Mevcut şartlarda yapılacak anayasa değişikliğinin geçici, bu değişiklikle getirilen başkanlık sisteminin de kalıcı olacağı anlaşılıyor.
Şentop, "bizim düşündüğümüz sistem tam başkanlık" diyor ve ilave ediyor: "Ama olmuyorsa da bugünkü mevcut düzeni biraz daha iyileştirebilecek bir düzenleme olabilirse onu da düşünmek, değerlendirmek lazım"dır. Bir Mecelle kaidesi, "Bir şey tamamıyla elde edilemiyorsa, tamamıyla da terk edilmez" der. Dolayısıyla ne kadar mümkünse o kadar yapmak lazım.

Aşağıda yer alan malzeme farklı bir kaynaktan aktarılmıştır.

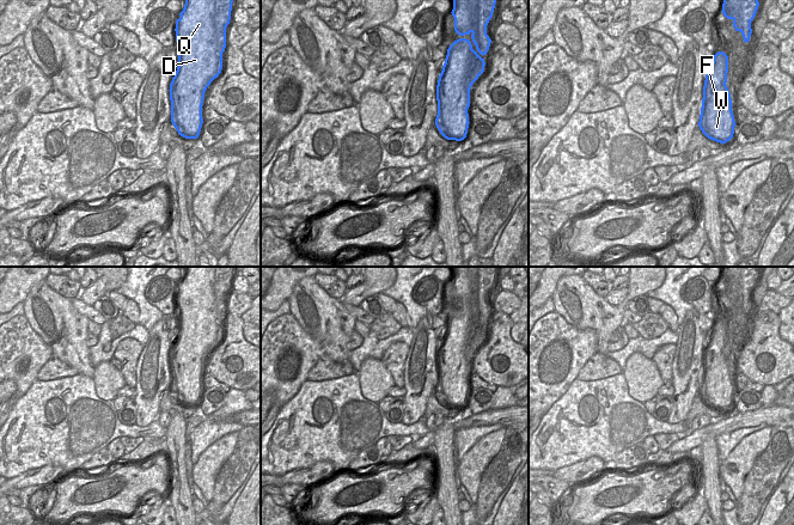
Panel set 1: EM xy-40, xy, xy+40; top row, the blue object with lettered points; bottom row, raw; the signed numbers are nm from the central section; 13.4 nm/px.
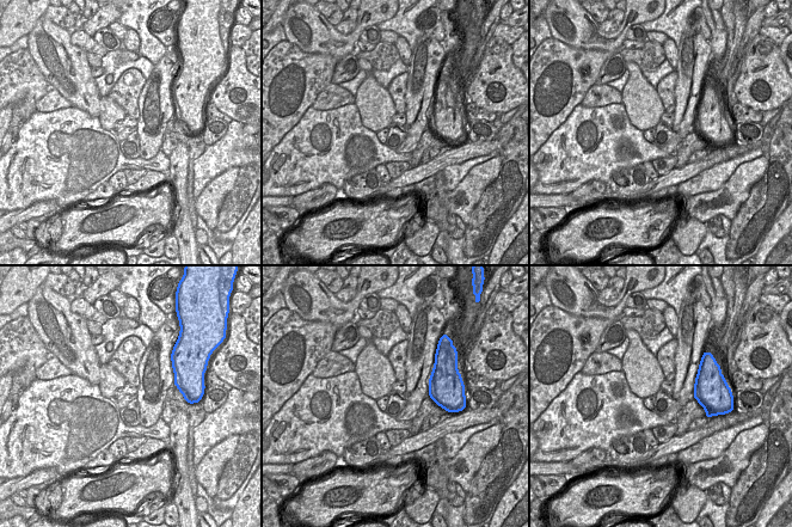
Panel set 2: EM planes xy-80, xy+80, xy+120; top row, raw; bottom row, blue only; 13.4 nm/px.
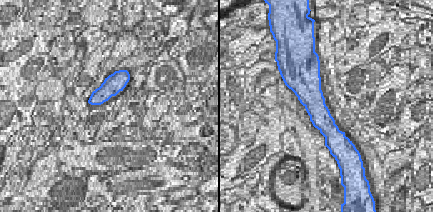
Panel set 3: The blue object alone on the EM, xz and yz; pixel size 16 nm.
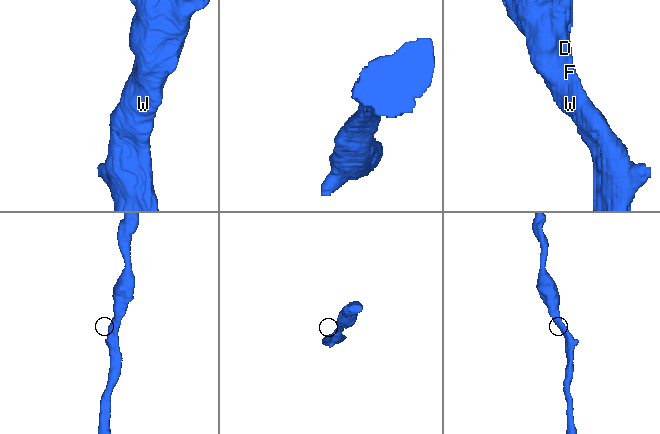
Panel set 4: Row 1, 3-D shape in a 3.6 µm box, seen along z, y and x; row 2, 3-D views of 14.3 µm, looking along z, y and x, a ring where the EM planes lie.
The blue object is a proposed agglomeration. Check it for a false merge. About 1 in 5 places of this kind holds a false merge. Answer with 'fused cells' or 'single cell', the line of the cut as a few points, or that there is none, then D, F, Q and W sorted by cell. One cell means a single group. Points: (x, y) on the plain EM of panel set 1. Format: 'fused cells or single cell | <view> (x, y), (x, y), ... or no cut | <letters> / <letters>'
single cell | no cut | D F Q W

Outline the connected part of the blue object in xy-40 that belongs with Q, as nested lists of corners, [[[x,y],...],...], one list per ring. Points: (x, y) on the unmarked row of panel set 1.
[[[185,267],[176,288],[178,335],[170,352],[171,390],[185,407],[197,407],[204,360],[222,337],[233,267]]]

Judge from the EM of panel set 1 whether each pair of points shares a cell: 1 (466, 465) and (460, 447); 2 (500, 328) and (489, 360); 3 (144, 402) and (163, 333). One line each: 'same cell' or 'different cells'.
1: different cells
2: same cell
3: same cell

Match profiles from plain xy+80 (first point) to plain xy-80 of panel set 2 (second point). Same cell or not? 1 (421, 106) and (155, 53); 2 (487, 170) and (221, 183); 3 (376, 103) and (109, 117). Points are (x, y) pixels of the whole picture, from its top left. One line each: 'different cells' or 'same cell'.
1: different cells
2: same cell
3: same cell

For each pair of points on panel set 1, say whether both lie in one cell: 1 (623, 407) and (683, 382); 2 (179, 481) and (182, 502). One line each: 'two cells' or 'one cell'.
1: two cells
2: one cell

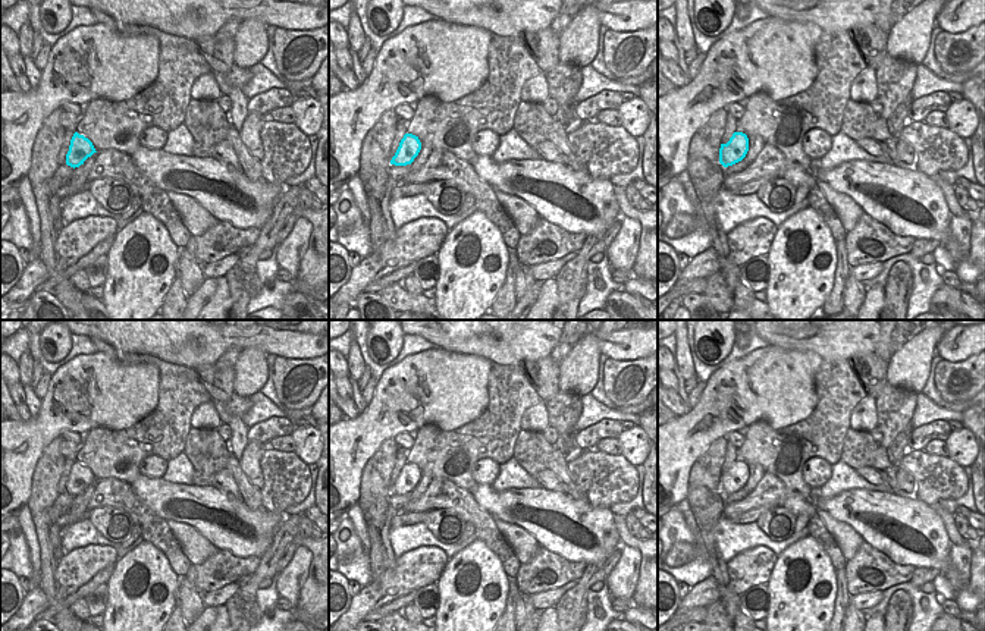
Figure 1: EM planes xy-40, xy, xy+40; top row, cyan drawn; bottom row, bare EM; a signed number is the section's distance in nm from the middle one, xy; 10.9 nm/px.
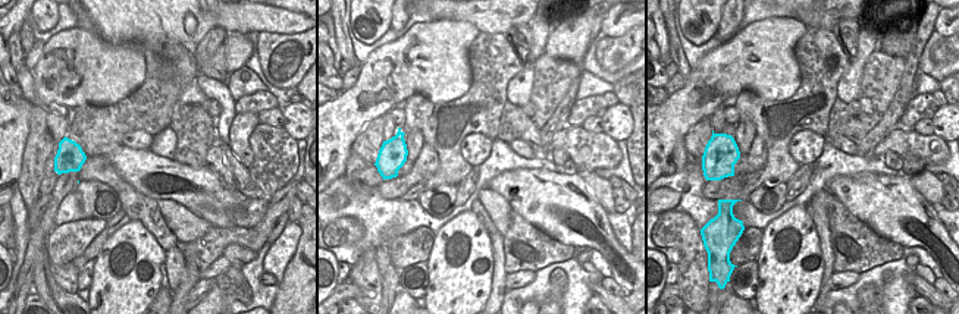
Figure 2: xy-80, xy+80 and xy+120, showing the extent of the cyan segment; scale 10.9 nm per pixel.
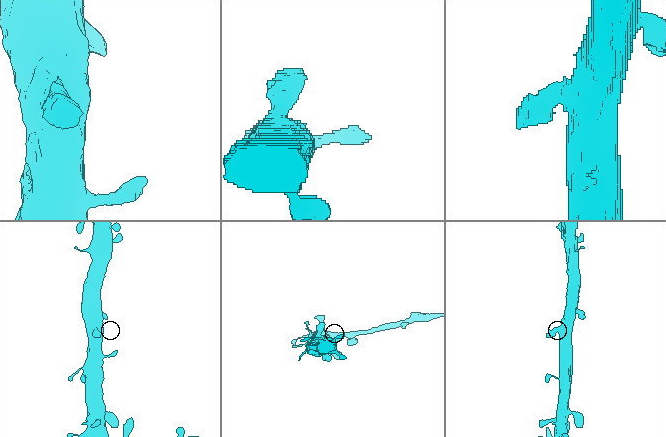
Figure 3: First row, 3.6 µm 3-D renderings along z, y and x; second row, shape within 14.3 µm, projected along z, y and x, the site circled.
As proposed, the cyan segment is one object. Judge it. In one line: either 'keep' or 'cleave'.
keep

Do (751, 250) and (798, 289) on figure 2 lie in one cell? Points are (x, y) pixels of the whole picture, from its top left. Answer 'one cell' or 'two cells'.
two cells

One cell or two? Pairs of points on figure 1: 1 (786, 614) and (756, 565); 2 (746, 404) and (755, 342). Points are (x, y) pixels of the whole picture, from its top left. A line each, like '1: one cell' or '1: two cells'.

Şentop, ABD tipi bir başkanlık önerdiklerini söylüyor. ABD'dekinden farklı olarak da federal değil, üniter başkanlık ve tek meclis önerdiklerini ifade ediyor. Doğrudan tek derecede seçim olacağını da sözlerine ekliyor.
AKP şimdilik kaydıyla TBMM'deki aritmetik içinden bir Başkanlık sistemi çıkarmaya çalışıyor. AKP için asıl olan anayasal değişiklikler değil, anayasayı başkanlık sistemine uygun hale getirmektedir. Anayasada başkanlık sistemi dışında getirilecek her düzenleme AKP için teferruattır.
AKP'nin anayasada yapacağı değişiklikle başkan ile genel seçimlerin bir arada yapılması halinde hem başkana hem de başkanın partisine oyların verileceği kesine yakındır. Bu durumda AKP'nin 367'nin üstünü yakalaması söz konusu olabilecektir. Güçlü bir AKP; ne ilk dört madde, ne tek dereceli seçim, ne üniter yapı ne de milli devletle kendisini bağlı hissetmeyecektir.
AKP her şart altında kazançlı çıkacaktır!
AKP, 15 Temmuz sonrasında "Başkanlık Sistemi" konusunda sessiz kalmıştı. "Halka gitmekten korkmamak lazımdır" söylemiyle kaotik ortamın sona erdirilmesi için Anayasa teklifinin TBMM'ye getirilmesini MHP önermiştir.
Devlet Bahçeli şu sözleriyle tartışmaların önünü açmıştır: 'AKP, başkanlık sistemiyle ilgili inadını sürdürecekse anayasa değişikliğini Meclis'e getirsinler, ya 367'yı aşarak kanunlaşacaktır ya da 330'u aşarak referandum yoluyla milletin kararına sunulacaktır'. Dikkat edilirse burada '330 bulamayınca AKP inadında vaz geçsin' yok.
AKP ve yandaşları bu teklifi MHP'nin TBMM'de "evet" oyu kullanacağı şeklinde yorumlamışlardır. Bu durum halkta ve geniş kitlelerde büyük beklenti ve tepkiler oluşturmuştur.
MHP, TBMM'de "Hayır" derse AKP tarafından 'günah keçisi' yapılacaktır. Geniş kitleler nezdinde MHP zor durumda bırakılacaktır. 1 Kasım seçimleri sonucunda hükümetin kurulmamasından "Hayırcı" ilan edilerek sorumlu tutulan MHP, bu kez de anayasa oylamasıyla ilgili olarak aynı suçlamayla karşı karşıya bırakılacaktır. Bu durum heceleme ile düzeltilemeyecek boyuta ulaşmıştır!